---------- EXERCISE MATERIAL

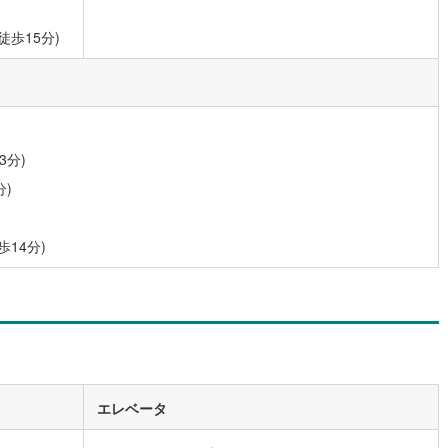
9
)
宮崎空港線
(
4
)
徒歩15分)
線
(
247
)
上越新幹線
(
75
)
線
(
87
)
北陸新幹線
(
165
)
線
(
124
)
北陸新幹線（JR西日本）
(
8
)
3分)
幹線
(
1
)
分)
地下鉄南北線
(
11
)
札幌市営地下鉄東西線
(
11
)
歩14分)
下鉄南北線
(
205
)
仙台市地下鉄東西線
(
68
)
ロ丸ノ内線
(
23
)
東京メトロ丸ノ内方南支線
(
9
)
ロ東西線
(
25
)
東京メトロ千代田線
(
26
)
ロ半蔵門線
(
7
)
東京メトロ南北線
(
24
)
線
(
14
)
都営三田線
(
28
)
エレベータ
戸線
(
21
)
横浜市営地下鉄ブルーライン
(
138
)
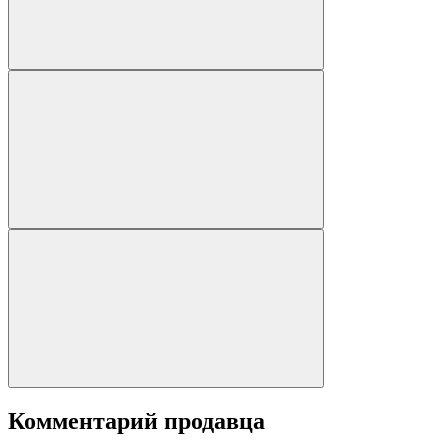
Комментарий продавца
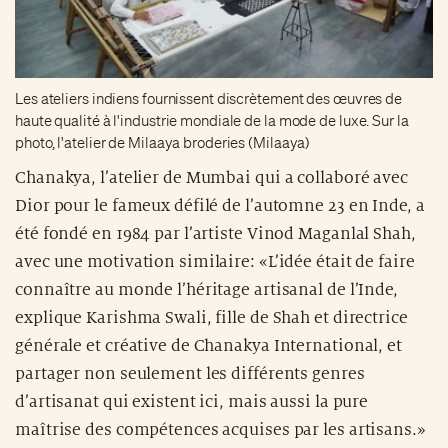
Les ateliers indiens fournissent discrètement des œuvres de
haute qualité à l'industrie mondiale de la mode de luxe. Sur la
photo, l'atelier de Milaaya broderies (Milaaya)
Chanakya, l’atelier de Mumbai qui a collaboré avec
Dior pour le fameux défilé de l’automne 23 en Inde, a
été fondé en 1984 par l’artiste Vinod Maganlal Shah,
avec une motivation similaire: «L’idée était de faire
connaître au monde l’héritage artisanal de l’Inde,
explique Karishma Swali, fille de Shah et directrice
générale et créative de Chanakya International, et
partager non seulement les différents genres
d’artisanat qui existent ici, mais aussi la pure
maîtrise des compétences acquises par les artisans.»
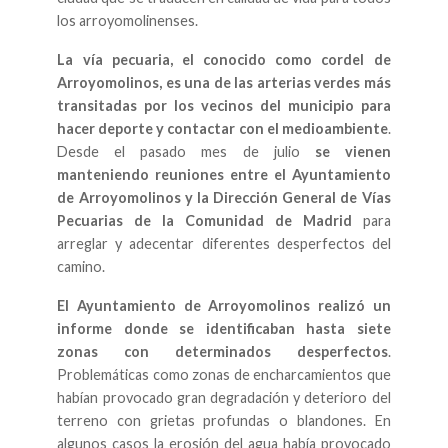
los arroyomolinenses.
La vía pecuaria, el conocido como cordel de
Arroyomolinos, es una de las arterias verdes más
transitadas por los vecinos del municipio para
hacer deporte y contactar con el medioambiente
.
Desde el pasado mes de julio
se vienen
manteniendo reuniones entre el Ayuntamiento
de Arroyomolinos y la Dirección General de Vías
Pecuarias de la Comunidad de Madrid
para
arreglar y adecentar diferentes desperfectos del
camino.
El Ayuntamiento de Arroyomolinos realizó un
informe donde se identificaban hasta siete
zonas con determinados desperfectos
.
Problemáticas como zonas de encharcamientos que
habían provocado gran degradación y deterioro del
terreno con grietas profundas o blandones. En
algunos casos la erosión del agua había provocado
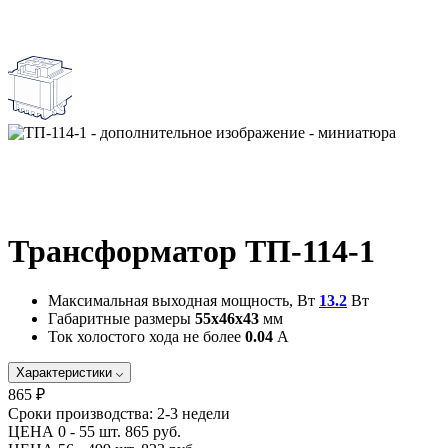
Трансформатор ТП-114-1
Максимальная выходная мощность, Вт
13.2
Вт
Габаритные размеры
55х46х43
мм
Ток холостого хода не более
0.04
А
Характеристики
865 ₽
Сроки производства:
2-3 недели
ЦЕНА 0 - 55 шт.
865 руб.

--------------------

Copy every line of text in the listing above word for word, leaving out the pictures.

> _EXERCISE OUTPUT_
9
)
宮崎空港線
(
4
)
徒歩15分)
線
(
247
)
上越新幹線
(
75
)
線
(
87
)
北陸新幹線
(
165
)
線
(
124
)
北陸新幹線（JR西日本）
(
8
)
3分)
幹線
(
1
)
分)
地下鉄南北線
(
11
)
札幌市営地下鉄東西線
(
11
)
歩14分)
下鉄南北線
(
205
)
仙台市地下鉄東西線
(
68
)
ロ丸ノ内線
(
23
)
東京メトロ丸ノ内方南支線
(
9
)
ロ東西線
(
25
)
東京メトロ千代田線
(
26
)
ロ半蔵門線
(
7
)
東京メトロ南北線
(
24
)
線
(
14
)
都営三田線
(
28
)
エレベータ
戸線
(
21
)
横浜市営地下鉄ブルーライン
(
138
)
Комментарий продавца
Les ateliers indiens fournissent discrètement des œuvres de
haute qualité à l'industrie mondiale de la mode de luxe. Sur la
photo, l'atelier de Milaaya broderies (Milaaya)
Chanakya, l’atelier de Mumbai qui a collaboré avec
Dior pour le fameux défilé de l’automne 23 en Inde, a
été fondé en 1984 par l’artiste Vinod Maganlal Shah,
avec une motivation similaire: «L’idée était de faire
connaître au monde l’héritage artisanal de l’Inde,
explique Karishma Swali, fille de Shah et directrice
générale et créative de Chanakya International, et
partager non seulement les différents genres
d’artisanat qui existent ici, mais aussi la pure
maîtrise des compétences acquises par les artisans.»
los arroyomolinenses.
La vía pecuaria, el conocido como cordel de
Arroyomolinos, es una de las arterias verdes más
transitadas por los vecinos del municipio para
hacer deporte y contactar con el medioambiente
.
Desde el pasado mes de julio
se vienen
manteniendo reuniones entre el Ayuntamiento
de Arroyomolinos y la Dirección General de Vías
Pecuarias de la Comunidad de Madrid
para
arreglar y adecentar diferentes desperfectos del
camino.
El Ayuntamiento de Arroyomolinos realizó un
informe donde se identificaban hasta siete
zonas con determinados desperfectos
.
Problemáticas como zonas de encharcamientos que
habían provocado gran degradación y deterioro del
terreno con grietas profundas o blandones. En
algunos casos la erosión del agua había provocado
Трансформатор ТП-114-1
Максимальная выходная мощность, Вт
13.2
Вт
Габаритные размеры
55х46х43
мм
Ток холостого хода не более
0.04
А
Характеристики
865 ₽
Сроки производства:
2-3 недели
ЦЕНА 0 - 55 шт.
865 руб.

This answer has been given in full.